• Starting antiretroviral therapy early es

    From ScienceDaily@1:317/3 to All on Tue Feb 15 21:30:40 2022
    Starting antiretroviral therapy early essential to battling not one, but
    two killers

    Date:
    February 15, 2022
    Source:
    Texas Biomedical Research Institute
    Summary:
    Medication against the nonhuman primate version of HIV given two
    weeks after infection helped keep tuberculosis in check.



    FULL STORY ==========================================================================
    Two weeks makes a big difference in treating the animal version of HIV
    and latent tuberculosis, researchers from Texas Biomedical Research
    Institute, Southwest National Primate Research Center and colleagues
    report this month in the Journal of Clinical Investigation. The finding
    is another piece in the puzzle of the complex interaction between HIV
    and tuberculosis (TB), and can help advance development of therapies
    and a combined vaccine for the two diseases in humans.


    ========================================================================== "Most humans are able to control a low dose of TB infection by
    maintaining it in a dormant form called latent tuberculosis infection,"
    says Riti Sharan, PhD, a staff scientist at Texas Biomed and first paper author. "But if they get co- infected with HIV, then there is a high possibility that TB is reactivated and the patient ultimately dies of
    TB. Our objective is to improve existing interventions or identify new
    ones to prevent latent TB from being reactivated." To help study what
    happens in humans, researchers turn to nonhuman primates, which contract
    simian immunodeficiency virus (SIV), the monkey version of HIV, as well
    as tuberculosis. The researchers found that when animals with a latent
    TB infection start combined antiretroviral therapy (cART) against SIV
    two weeks after infection, the animals fare much better than if cART is
    started at four weeks post SIV infection.

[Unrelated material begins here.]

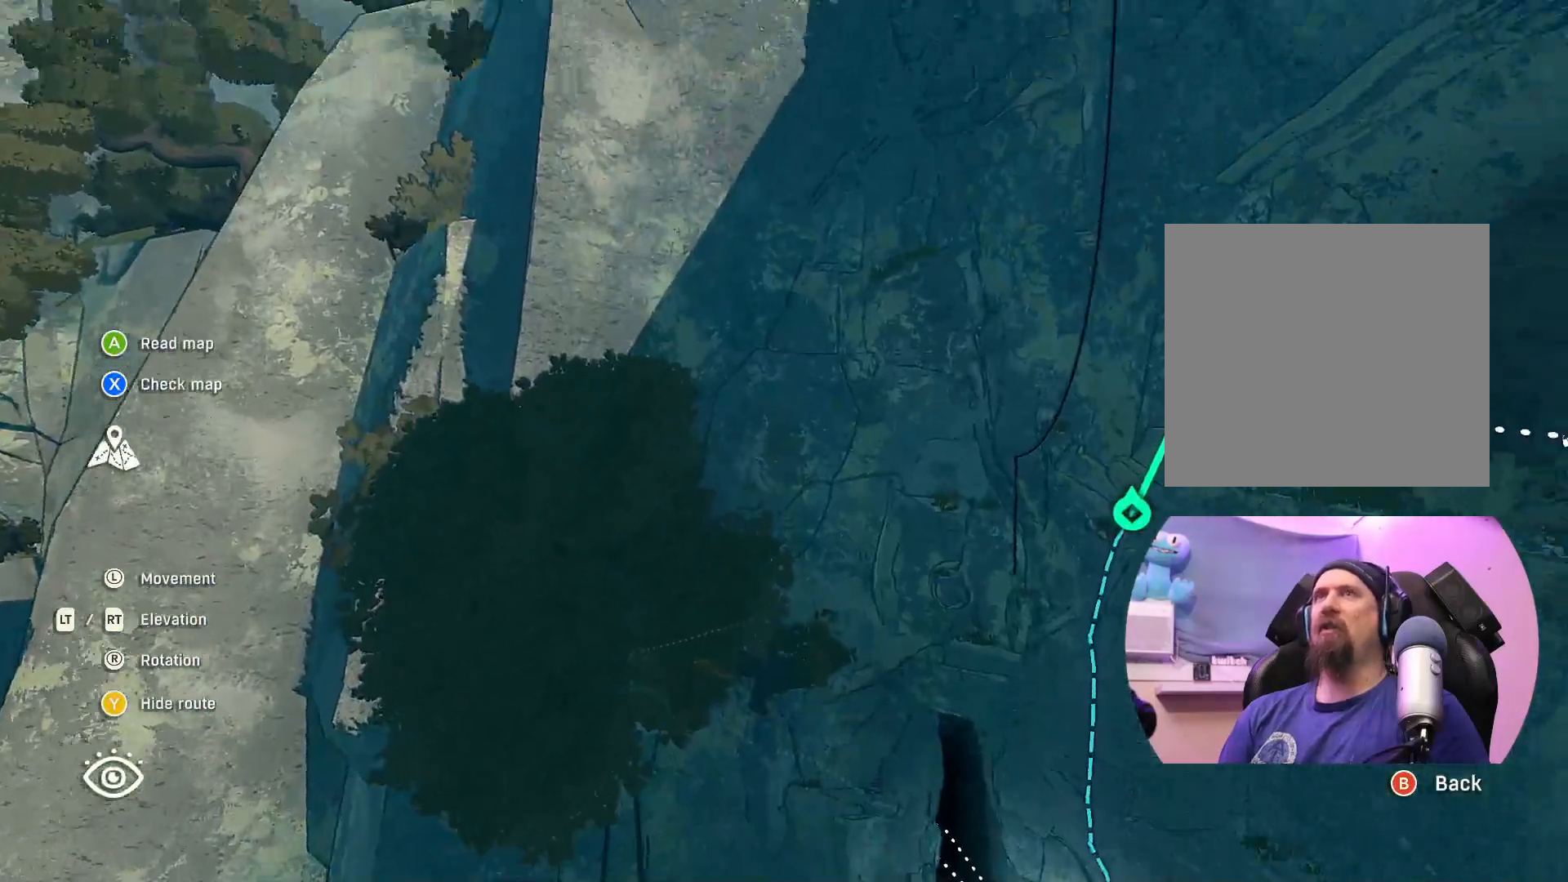
{"buttons": [], "left_stick": "center", "right_stick": "up", "events": []}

    "Originally, we did not think that two weeks would make this much of a difference, but to our surprise, it did," Sharan says. "The findings were
    very dramatic and clear." Specifically, in the group that started cART
    at two weeks post infection, chronic immune activation was significantly reduced, as was SIV replication, and latent TB was not reactivated as much
    as in the group that started cART four weeks post infection. In fact,
    the lungs in the group that started treatment at four weeks looked more
    like they were not receiving any treatment at all.

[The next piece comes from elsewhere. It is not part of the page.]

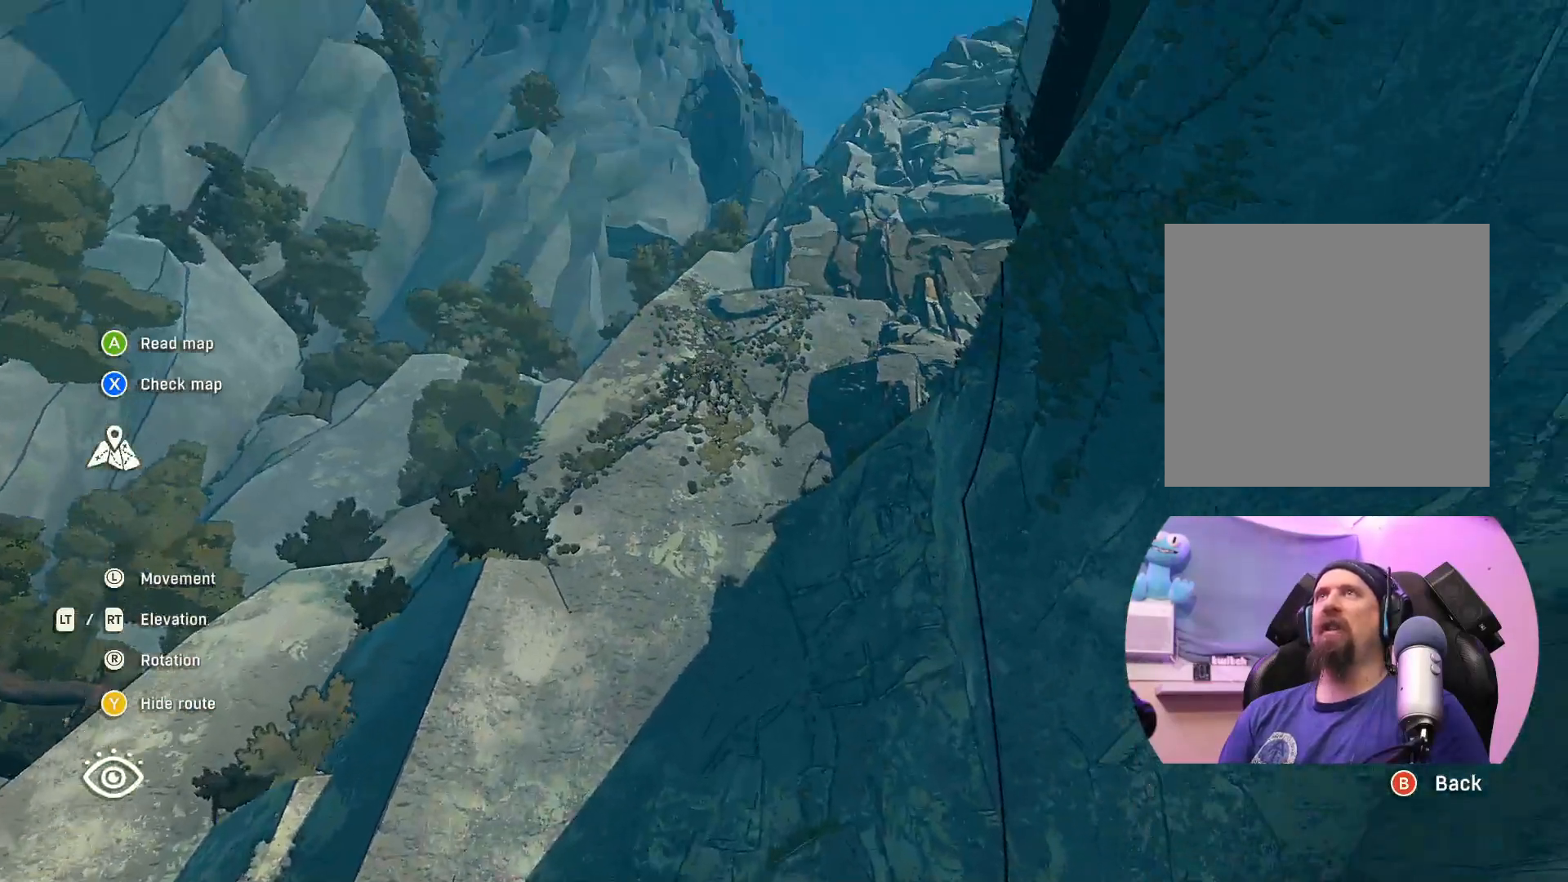
{"buttons": [], "left_stick": "center", "right_stick": "center", "events": [[217, "right_stick", "center"]]}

    Chronic, or ongoing, activation of an immune response, might sound
    like it should be a good thing to help fight illness. But it can also
    play a central role in exacerbating illness. When the immune cells are chronically activated, it leads to exhaustion and cell death, and this
    opens up a major gap in the body's defense system, Sharan explains. That
    is when is appears latent tuberculosis can become reactivated.

    "This paper adds to the growing body of evidence from our lab that shows chronic immune activation is key to driving reactivation of latent TB,"
    says Deepak Kaushal, PhD, a professor at Texas Biomed and senior paper
    author. "But it is the first to really look at the timing difference for administering ART in animal models, which is will be critical for future studies and helping develop treatments and vaccines." The researchers
    note that the difference of two weeks may not directly apply to humans,
    in part, because most people are unlikely to be diagnosed and begin
    treatment for HIV within two weeks of infection. The real value of the
    finding is identifying chronic immune activation as the main driver of
    latent TB reactivation following HIV infection, and now being able to
    study potential mechanisms for protection.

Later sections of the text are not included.